◆ ASSIGNMENT
Among the entries below, take the line with "23.4 | 11/23/2018 |" and the line with "2.7 | 11/23/2018 |", and output them and every line between them exactly, with nothing else.

◆ DATA IN THIS EXERCISE
[Start of section]
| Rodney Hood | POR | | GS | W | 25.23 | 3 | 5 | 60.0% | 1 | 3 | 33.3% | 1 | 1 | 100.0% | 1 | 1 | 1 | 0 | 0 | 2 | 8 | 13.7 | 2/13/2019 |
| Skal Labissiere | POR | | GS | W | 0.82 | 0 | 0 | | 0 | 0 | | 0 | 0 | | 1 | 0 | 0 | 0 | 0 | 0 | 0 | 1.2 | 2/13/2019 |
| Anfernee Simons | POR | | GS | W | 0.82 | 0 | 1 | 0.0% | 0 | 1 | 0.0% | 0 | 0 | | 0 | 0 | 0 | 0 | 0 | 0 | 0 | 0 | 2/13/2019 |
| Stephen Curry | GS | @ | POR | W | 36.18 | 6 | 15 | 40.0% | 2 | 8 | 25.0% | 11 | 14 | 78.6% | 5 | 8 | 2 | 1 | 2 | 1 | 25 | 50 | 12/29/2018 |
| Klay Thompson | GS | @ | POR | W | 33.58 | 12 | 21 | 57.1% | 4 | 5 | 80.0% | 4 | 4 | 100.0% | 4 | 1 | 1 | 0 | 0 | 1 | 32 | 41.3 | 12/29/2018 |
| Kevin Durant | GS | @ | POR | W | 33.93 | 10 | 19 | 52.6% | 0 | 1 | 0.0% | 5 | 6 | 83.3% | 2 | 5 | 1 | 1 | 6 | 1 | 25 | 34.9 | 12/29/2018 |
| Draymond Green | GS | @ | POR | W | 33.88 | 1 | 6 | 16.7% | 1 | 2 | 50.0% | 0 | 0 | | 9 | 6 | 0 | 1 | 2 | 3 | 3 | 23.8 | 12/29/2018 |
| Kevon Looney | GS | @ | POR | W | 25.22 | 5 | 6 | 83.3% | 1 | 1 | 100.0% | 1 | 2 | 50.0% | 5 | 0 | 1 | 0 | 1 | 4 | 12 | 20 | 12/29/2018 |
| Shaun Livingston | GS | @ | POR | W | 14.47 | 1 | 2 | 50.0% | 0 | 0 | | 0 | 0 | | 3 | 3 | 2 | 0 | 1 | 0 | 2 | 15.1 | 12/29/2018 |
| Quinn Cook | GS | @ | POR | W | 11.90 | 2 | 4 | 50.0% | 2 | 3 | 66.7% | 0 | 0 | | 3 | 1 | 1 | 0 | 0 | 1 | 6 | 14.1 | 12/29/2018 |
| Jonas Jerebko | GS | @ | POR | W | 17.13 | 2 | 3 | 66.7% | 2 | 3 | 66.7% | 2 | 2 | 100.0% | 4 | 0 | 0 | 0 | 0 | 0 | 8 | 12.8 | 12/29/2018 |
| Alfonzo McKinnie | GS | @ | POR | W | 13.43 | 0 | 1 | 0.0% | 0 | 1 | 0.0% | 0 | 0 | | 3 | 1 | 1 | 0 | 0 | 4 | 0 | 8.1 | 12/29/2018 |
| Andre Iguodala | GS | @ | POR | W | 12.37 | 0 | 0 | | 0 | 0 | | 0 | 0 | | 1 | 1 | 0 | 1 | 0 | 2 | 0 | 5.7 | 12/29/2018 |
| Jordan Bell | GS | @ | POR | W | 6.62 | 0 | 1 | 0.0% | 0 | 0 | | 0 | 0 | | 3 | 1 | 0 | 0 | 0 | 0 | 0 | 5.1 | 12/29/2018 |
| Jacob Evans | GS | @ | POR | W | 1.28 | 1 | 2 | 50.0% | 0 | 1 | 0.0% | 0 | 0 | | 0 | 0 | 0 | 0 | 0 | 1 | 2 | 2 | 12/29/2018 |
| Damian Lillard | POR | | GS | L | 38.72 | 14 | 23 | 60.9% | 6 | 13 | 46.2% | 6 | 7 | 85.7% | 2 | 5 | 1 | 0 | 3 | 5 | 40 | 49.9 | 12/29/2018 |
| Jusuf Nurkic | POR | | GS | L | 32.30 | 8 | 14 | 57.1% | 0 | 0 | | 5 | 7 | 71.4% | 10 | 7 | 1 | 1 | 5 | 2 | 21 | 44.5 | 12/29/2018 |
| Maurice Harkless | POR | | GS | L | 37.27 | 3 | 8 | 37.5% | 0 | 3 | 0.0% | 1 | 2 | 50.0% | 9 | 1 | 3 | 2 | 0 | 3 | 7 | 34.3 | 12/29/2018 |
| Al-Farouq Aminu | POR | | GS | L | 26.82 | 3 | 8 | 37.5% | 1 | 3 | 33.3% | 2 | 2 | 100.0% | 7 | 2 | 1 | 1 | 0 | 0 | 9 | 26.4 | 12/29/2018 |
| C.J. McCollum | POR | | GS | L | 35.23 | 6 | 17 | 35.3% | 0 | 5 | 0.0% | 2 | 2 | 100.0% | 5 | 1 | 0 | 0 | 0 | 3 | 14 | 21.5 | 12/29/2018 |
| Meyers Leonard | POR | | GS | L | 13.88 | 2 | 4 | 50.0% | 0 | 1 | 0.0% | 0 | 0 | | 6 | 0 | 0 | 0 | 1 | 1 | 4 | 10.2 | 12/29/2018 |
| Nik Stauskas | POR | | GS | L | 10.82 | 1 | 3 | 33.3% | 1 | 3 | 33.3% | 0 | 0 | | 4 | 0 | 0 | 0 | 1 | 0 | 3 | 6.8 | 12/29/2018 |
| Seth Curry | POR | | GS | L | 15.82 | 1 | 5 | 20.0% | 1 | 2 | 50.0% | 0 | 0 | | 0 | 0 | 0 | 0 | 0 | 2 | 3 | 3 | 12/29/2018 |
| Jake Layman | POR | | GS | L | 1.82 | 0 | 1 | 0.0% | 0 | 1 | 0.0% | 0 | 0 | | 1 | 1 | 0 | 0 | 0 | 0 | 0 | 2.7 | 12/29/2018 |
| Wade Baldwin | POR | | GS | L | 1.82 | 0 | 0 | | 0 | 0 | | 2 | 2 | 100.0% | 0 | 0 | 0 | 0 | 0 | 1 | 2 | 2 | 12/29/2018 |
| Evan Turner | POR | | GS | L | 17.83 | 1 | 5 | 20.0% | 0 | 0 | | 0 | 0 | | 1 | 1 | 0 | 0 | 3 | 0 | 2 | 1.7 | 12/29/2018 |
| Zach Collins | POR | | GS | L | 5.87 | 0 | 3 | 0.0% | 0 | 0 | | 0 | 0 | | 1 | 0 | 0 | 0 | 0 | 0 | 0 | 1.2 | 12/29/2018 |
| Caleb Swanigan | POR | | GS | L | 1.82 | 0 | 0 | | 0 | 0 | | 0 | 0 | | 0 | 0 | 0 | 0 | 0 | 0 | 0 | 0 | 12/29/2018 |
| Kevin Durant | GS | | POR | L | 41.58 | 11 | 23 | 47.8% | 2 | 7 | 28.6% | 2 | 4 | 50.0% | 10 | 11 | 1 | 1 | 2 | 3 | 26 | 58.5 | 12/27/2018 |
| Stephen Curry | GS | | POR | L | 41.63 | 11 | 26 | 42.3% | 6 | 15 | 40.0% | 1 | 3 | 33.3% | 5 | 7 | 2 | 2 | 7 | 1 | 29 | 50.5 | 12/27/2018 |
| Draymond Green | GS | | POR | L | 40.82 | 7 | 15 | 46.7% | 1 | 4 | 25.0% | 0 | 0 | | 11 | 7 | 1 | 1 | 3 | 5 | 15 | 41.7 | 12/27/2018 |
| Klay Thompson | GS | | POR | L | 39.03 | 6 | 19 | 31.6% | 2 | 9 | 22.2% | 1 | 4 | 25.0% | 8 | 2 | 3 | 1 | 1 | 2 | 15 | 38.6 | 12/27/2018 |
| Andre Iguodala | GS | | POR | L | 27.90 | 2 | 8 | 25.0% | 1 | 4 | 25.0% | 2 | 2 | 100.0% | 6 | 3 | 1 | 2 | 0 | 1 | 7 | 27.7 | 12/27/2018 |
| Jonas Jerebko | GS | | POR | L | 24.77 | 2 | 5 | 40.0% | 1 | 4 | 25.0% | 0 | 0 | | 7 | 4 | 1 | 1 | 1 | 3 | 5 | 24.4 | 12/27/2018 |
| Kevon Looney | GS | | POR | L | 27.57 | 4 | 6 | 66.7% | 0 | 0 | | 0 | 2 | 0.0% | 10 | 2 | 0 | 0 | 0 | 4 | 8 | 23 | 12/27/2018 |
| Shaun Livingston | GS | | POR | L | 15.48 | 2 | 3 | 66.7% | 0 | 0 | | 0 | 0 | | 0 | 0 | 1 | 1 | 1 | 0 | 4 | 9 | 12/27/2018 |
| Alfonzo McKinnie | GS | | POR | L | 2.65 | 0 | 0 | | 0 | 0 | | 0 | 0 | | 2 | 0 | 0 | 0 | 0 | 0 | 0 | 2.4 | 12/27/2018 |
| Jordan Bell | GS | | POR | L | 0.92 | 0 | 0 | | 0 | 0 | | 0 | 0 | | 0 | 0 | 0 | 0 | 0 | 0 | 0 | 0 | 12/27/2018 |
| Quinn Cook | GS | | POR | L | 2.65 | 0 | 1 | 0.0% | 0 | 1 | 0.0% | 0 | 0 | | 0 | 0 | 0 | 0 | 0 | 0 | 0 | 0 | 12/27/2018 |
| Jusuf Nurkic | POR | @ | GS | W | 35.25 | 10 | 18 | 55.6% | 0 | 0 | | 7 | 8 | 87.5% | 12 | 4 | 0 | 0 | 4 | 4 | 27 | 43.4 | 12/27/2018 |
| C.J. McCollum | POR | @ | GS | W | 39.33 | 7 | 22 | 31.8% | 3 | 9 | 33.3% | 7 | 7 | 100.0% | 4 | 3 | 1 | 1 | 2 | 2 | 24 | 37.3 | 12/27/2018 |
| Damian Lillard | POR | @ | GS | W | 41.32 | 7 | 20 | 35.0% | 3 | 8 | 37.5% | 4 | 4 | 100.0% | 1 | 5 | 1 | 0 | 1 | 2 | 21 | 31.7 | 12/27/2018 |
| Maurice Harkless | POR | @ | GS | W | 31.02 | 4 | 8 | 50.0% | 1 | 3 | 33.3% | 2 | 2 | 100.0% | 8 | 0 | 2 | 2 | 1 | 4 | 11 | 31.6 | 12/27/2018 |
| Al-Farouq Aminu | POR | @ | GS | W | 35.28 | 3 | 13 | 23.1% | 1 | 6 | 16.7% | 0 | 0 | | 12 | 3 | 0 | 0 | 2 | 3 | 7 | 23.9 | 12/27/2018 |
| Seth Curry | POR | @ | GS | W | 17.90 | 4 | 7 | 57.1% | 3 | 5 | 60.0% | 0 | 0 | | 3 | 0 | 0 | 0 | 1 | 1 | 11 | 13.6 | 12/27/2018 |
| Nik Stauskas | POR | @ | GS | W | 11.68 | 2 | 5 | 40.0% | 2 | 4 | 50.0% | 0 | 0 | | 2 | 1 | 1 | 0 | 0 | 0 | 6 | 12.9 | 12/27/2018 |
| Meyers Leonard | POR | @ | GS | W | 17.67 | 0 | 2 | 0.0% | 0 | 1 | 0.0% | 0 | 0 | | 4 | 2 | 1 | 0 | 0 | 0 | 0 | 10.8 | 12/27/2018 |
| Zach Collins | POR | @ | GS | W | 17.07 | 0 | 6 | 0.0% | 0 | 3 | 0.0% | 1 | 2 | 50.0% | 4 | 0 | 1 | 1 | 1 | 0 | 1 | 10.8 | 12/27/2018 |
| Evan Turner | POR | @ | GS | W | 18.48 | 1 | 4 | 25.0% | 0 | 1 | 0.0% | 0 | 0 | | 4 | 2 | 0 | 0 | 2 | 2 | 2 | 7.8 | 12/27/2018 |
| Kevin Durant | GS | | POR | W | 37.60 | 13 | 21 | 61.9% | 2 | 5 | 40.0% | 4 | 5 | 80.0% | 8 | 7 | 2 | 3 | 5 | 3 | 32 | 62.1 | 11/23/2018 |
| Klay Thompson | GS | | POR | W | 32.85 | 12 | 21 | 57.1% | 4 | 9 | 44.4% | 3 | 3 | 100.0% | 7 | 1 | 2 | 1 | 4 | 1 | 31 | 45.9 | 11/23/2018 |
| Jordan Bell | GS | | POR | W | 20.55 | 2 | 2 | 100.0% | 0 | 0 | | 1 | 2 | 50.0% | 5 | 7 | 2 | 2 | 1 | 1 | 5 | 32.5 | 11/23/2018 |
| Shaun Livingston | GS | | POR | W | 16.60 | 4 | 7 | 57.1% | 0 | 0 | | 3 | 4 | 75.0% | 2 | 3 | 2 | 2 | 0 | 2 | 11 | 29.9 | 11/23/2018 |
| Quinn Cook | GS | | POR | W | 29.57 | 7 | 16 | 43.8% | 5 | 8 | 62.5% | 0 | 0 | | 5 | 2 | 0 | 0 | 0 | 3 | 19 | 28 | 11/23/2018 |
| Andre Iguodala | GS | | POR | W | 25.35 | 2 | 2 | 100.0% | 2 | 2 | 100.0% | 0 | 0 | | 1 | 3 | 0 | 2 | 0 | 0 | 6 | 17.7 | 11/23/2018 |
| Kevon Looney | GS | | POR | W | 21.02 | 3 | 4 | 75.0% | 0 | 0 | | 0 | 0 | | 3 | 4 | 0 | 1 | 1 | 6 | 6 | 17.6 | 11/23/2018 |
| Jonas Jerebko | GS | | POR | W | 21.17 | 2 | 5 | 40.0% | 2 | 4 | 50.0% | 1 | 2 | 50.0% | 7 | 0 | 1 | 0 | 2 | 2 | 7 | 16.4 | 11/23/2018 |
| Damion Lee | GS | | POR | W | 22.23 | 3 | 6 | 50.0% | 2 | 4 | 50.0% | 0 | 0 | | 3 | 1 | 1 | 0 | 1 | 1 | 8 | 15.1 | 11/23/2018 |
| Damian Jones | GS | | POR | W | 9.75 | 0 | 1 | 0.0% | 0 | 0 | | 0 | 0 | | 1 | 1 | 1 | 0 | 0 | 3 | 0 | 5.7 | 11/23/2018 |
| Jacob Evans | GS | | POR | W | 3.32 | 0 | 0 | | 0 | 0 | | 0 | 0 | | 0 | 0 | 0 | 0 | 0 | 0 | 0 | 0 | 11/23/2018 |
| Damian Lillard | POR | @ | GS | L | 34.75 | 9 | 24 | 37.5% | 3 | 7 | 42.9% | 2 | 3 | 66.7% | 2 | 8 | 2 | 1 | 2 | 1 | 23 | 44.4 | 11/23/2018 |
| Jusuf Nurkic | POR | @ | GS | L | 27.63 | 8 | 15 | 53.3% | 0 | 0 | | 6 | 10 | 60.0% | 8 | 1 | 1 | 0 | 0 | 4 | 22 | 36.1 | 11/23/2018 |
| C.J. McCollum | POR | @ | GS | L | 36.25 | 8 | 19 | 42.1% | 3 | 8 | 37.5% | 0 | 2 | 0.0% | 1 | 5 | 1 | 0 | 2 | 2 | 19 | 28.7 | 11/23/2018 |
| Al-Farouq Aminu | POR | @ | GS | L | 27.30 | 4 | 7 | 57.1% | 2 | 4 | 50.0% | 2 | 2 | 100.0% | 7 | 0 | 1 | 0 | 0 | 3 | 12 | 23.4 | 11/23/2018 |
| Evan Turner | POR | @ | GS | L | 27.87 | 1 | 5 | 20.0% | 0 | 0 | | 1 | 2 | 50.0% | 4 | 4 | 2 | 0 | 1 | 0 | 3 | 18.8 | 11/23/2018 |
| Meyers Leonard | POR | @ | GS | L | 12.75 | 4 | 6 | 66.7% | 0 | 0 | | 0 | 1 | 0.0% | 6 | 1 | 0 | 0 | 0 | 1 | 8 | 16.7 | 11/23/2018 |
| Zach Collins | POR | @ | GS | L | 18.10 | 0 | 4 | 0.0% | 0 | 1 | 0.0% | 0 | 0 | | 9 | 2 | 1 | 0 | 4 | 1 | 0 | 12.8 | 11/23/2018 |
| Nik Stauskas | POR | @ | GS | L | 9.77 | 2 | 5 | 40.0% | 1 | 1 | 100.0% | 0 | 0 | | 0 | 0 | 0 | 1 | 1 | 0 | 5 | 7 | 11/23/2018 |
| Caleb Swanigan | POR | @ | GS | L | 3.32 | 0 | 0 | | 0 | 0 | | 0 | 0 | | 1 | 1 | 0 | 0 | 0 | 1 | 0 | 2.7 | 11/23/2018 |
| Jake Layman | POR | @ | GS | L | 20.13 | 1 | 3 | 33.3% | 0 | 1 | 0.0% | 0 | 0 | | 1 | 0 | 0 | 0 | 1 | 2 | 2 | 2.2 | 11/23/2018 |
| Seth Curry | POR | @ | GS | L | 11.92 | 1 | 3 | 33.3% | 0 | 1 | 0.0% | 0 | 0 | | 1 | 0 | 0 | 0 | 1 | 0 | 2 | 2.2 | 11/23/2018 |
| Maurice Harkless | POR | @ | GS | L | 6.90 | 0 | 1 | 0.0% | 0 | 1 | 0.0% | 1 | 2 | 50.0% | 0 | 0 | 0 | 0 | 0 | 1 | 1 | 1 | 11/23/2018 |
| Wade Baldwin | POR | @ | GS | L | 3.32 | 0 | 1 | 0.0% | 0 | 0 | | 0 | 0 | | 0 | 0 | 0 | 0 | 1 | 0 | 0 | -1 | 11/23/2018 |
[End of section]
◆ EXPECTED ANSWER
| Al-Farouq Aminu | POR | @ | GS | L | 27.30 | 4 | 7 | 57.1% | 2 | 4 | 50.0% | 2 | 2 | 100.0% | 7 | 0 | 1 | 0 | 0 | 3 | 12 | 23.4 | 11/23/2018 |
| Evan Turner | POR | @ | GS | L | 27.87 | 1 | 5 | 20.0% | 0 | 0 | | 1 | 2 | 50.0% | 4 | 4 | 2 | 0 | 1 | 0 | 3 | 18.8 | 11/23/2018 |
| Meyers Leonard | POR | @ | GS | L | 12.75 | 4 | 6 | 66.7% | 0 | 0 | | 0 | 1 | 0.0% | 6 | 1 | 0 | 0 | 0 | 1 | 8 | 16.7 | 11/23/2018 |
| Zach Collins | POR | @ | GS | L | 18.10 | 0 | 4 | 0.0% | 0 | 1 | 0.0% | 0 | 0 | | 9 | 2 | 1 | 0 | 4 | 1 | 0 | 12.8 | 11/23/2018 |
| Nik Stauskas | POR | @ | GS | L | 9.77 | 2 | 5 | 40.0% | 1 | 1 | 100.0% | 0 | 0 | | 0 | 0 | 0 | 1 | 1 | 0 | 5 | 7 | 11/23/2018 |
| Caleb Swanigan | POR | @ | GS | L | 3.32 | 0 | 0 | | 0 | 0 | | 0 | 0 | | 1 | 1 | 0 | 0 | 0 | 1 | 0 | 2.7 | 11/23/2018 |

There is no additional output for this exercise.